### Text section
┌──

More and more people are donating to causes and Rotarians can do the same.
At the height of the 2020 Australian bushfires comedian Celeste Barber set up a crowd funding appeal for $30,000 to supply fire equipment for NSW Rural Fire Services (NSWRFS). She was blown away by the response and so was everybody else with more than $51 million being donated.
What a great outcome - or so it seemed. It turned out much of the money was donated with the expectation that it would go to a range of charitable purposes to support bushfire victims and the matter ended up in the NSW Supreme Court, which ruled that indeed the money could only be given to the NSWRFS.
With The Rotary Foundation, donors can be assured that their gift is going where they want it to go. Many Rotarians are happy for their donations to go to the Annual Fund knowing that it will be used to support Rotary’s causes – our seven Areas of Focus.

└──

### Dataset records
┌──

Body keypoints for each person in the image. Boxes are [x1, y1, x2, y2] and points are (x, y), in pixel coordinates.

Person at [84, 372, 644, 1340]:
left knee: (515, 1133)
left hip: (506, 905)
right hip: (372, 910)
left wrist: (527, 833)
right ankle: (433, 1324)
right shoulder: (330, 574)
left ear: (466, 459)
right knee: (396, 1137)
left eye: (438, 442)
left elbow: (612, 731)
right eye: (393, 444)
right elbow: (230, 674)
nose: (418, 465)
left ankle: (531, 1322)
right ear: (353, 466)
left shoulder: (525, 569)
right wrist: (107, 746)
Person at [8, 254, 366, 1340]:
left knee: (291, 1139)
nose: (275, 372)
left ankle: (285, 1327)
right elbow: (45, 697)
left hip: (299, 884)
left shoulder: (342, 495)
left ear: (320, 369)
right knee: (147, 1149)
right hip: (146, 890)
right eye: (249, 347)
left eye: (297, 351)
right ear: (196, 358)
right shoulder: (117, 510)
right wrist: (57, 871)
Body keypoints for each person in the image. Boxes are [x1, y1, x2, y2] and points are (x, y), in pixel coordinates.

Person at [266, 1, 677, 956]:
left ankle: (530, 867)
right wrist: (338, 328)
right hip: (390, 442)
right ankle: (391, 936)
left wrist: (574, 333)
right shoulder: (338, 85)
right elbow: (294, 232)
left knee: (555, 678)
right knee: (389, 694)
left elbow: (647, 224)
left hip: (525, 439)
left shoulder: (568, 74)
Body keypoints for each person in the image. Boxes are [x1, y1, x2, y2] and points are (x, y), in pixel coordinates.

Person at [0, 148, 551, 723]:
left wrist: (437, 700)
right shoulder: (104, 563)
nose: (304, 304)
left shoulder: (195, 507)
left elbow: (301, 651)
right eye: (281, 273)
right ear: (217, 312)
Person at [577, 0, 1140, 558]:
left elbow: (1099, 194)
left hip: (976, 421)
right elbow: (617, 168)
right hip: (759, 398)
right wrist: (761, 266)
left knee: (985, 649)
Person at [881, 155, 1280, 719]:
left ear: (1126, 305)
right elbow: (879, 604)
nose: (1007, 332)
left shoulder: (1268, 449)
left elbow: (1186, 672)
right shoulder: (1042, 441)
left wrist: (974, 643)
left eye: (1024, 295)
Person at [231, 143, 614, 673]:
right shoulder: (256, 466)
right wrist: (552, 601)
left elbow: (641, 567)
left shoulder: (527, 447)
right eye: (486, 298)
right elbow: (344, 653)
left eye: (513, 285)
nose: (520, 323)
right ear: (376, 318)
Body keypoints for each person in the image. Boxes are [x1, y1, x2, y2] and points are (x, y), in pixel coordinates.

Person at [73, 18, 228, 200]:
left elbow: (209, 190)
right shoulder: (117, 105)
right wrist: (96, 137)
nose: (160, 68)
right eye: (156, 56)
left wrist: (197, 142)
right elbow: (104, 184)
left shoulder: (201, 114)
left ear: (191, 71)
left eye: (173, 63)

└──

### Complete the following
A - In the passage on charitable giving, copy out the part that starts at the words containing "At the height" and ends with "to the NSWRFS.".
B - According to the passage on charitable giving, how much money did Celeste Barber's appeal originally set out to raise?
C - Please write the next part of the passage on charitable giving, starting after its final sentence.

### Answers for the exercise
A -
At the height of the 2020 Australian bushfires comedian Celeste Barber set up a crowd funding appeal for $30,000 to supply fire equipment for NSW Rural Fire Services (NSWRFS). She was blown away by the response and so was everybody else with more than $51 million being donated.
What a great outcome - or so it seemed. It turned out much of the money was donated with the expectation that it would go to a range of charitable purposes to support bushfire victims and the matter ended up in the NSW Supreme Court, which ruled that indeed the money could only be given to the NSWRFS.

B - $30,000

C -
A growing number of Rotarians also want to support particular projects and are accordingly directing their donations more specifically. A good example is the signature project launched in the Centenary Year of Rotary in Australia and New Zealand. Rotary Give Every Child a Future has an ambitious goal to raise US $3.9 million to vaccinate 100,000 children in 9 Pacific Island Countries. These countries fall through a funding gap and would not otherwise be able to afford pneumococcal, rotavirus and human papillomavirus vaccines.